A propos du Secret de Brokeback Mountain et d’Un garçon près de la rivière
C’est une émouvante histoire d’amour que Le secret de Brokeback Mountain, une splendide évocation des grands espaces du Wyoming, mais également une étonnante galerie de portraits de gens ordinaires de l’Amérique profonde, pour lesquels l’homosexualité reste une tare qui justifie, hier au propre et désormais plutôt au figuré, le lynchange qu’évoquent d’ailleurs plusieurs scènes, dont la plus terrifiante a marqué le taiseux Ennis dès son enfance.
D’aucuns se rassurent en se disant que l’action de ce film se situe au début des années 60, mais il est probable, malgré les lauriers qu’il a glanés de Venise à Hollywood, que les situations qu’il décrit perdurent aujourd’hui encore dans la même Amérique et partout ailleurs. Les composantes du matriarcat à l’américaine, du puritanisme moral et de l’angoisse de manquer à la virilité, sont évidemment propres aux States, prenant un relief tout particulier dans l’ordinaire décor des westerns traversés de mecs « qui en ont », mais ce que vivent Jack et Ennis est imaginable un peu partout, et surtout si l’on admet que leur transgression des règles de la morale des familles, et plus encore de la virilité, se double du besoin d’échapper de temps à autre au poids du conformisme, de la mesquinerie et de la médiocrité en général. De fait, il est relativement peu question de sexe dans ce film qui n’est pas, non plus, une « défense » militante de l’homosexualité. Il se distingue en cela d’ Un garçon près de la rivière de Gore Vidal, roman (paru en 1948) qui lui ressemble pourtant par certains épisodes et par sa forme de sensualité, notamment dans la relation fusionnelle avec la nature. Tout autre était cependant le dénouement de cette histoire visant à acclimater l'image de l'homo dans la littérature américaine de l'immédiat après-guerre, qui racontait les retrouvailles de deux camarades de collège, bien des années après une seule nuit très chaude, dans une confrontation finissant très mal, l’un refusant, campé dans sa virilité, de prêter la moindre importance à une frasque d’adolescence, et l’autre le sodomisant alors par dépit amoureux, le viol devenant ici l'emblème d'une revanche du gay sur l'hétéro. 

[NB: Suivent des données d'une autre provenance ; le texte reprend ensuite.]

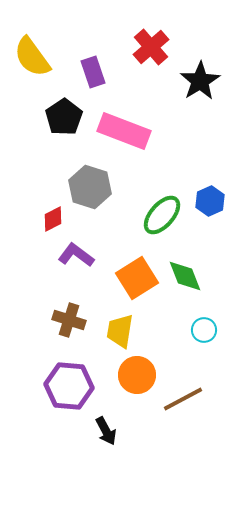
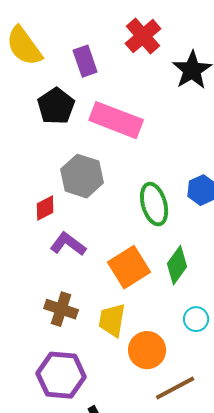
green ellipse: (162, 215) -> (154, 204), turned -57
green diamond: (185, 276) -> (177, 265), turned 57
orange circle: (137, 375) -> (147, 350), moved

La tendresse manque cependant à Gore Vidal, du genre grand seigneur stoïcien à la romaine, alors que  Le secret de Brokeback Mountain en est au contraire imprégné, qui ne se limite pas aux deux protagonistes, et qui se prolonge en sentiments déchirants. Des larmes de la femme accablée d’Ennis, traînant dans la dèche avec ses mômes, au regard final de la mère de Jack, qui accueille l’ami de son fils défunt, le film tire en outre sa densité et sa portée des multiples petites scènes, touchantes ou terribles, poétiques ou tragiques, qui le tissent. Le classer « western gay » relève dés lors de la réduction débile : c’est simplement un film plein d’amour.
Gore Vidal. Un garçon près de la rivière. Rivages poche.